A line qualifies if it holds the string "thinmuskip". Copy every qualifying line from the records.

§ Collected data
▼

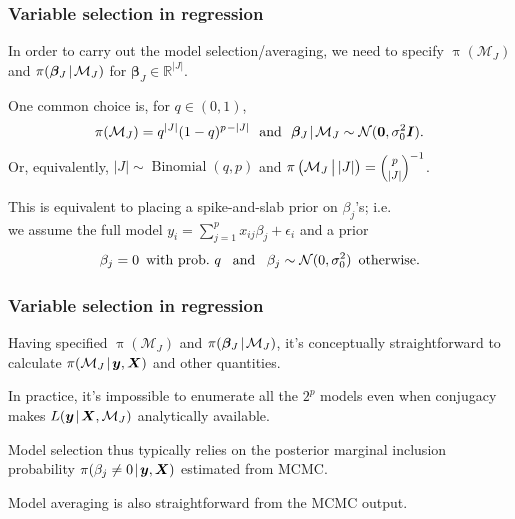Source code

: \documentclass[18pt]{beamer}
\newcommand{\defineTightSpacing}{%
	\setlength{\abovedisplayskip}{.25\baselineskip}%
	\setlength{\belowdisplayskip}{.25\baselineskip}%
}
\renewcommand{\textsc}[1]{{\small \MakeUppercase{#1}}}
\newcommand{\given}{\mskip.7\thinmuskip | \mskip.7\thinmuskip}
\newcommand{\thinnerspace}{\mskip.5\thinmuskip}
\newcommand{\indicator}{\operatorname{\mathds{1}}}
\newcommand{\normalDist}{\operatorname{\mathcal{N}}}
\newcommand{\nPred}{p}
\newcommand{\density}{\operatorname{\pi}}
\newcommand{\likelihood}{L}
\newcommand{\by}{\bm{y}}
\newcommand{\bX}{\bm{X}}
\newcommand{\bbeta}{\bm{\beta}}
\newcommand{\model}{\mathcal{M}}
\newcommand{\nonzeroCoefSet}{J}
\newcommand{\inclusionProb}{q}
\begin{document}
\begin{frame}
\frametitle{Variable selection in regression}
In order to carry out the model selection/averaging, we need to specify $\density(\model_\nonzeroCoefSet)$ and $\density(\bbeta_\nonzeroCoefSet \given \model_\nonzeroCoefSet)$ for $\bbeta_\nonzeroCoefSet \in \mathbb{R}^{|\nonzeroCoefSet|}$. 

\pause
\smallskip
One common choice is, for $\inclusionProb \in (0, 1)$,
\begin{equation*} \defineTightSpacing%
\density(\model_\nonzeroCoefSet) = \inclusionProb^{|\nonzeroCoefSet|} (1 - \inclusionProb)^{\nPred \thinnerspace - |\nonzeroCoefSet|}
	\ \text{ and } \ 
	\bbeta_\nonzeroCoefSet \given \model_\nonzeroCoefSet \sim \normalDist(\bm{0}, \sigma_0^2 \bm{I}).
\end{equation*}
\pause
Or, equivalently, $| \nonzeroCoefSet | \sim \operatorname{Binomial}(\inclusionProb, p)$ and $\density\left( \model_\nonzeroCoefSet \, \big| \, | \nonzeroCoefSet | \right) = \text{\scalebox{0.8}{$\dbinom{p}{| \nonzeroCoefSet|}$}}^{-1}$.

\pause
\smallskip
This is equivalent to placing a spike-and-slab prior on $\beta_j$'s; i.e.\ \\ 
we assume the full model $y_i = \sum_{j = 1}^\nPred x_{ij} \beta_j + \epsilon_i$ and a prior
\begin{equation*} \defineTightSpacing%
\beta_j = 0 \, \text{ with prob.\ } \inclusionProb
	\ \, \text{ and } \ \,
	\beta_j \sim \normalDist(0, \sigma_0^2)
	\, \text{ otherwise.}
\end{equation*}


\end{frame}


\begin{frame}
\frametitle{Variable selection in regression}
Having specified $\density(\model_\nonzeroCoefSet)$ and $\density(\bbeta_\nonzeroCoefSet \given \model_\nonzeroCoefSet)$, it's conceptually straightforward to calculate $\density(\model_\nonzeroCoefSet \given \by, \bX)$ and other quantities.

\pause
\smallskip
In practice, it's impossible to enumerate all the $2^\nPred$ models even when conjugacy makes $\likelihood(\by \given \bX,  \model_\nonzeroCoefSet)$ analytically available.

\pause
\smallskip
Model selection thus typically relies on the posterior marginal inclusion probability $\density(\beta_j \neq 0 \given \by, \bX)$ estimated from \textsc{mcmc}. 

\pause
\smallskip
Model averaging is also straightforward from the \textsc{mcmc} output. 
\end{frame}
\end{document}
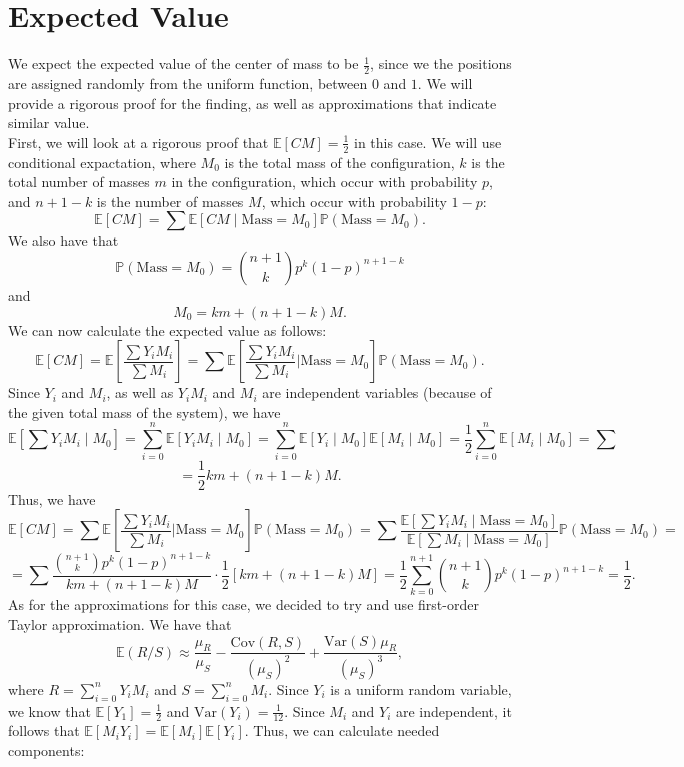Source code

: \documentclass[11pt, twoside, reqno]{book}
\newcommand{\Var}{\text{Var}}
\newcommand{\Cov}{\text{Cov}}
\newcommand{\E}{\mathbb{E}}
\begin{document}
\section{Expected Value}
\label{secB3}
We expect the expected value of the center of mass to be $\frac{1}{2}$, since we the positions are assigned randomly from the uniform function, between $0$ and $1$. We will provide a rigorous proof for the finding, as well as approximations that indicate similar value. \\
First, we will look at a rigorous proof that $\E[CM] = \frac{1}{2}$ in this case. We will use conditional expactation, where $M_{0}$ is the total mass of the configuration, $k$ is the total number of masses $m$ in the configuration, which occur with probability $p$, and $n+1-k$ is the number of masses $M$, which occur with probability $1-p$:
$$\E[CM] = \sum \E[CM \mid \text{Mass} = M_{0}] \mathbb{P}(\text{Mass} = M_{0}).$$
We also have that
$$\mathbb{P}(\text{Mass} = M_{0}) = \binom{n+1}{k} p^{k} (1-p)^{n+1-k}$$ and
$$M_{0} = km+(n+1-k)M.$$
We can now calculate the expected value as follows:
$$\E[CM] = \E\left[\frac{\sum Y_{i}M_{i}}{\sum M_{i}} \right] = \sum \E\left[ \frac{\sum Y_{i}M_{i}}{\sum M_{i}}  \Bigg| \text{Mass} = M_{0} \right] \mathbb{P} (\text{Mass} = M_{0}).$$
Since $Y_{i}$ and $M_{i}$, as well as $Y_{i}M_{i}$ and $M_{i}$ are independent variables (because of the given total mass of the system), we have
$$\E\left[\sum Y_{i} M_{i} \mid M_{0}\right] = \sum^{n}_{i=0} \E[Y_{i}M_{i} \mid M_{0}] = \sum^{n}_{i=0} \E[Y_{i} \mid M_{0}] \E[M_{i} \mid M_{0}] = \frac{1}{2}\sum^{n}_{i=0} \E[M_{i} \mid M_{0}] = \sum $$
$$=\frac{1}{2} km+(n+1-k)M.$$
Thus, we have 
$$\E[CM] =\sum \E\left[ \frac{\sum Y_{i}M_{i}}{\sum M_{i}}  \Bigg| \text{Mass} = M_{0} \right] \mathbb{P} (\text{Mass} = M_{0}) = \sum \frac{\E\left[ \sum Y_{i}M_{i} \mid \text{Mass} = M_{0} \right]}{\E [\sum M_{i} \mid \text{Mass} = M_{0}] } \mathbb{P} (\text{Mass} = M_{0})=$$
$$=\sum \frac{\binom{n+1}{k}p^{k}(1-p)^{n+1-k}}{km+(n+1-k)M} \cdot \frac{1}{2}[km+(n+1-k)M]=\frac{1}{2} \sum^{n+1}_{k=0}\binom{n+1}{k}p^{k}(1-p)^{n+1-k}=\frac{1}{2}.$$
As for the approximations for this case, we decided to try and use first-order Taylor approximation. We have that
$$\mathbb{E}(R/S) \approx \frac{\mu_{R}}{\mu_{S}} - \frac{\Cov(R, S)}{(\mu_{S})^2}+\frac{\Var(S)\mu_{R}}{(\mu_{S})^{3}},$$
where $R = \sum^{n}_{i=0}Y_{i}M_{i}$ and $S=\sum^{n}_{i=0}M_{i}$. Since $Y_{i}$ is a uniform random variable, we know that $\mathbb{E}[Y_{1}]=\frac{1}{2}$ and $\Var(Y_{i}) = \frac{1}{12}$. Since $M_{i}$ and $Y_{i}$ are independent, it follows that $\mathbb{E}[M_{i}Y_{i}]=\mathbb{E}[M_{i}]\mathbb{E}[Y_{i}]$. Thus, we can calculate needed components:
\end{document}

▲

§ Response to this task
\newcommand{\given}{\mskip.7\thinmuskip | \mskip.7\thinmuskip}
\newcommand{\thinnerspace}{\mskip.5\thinmuskip}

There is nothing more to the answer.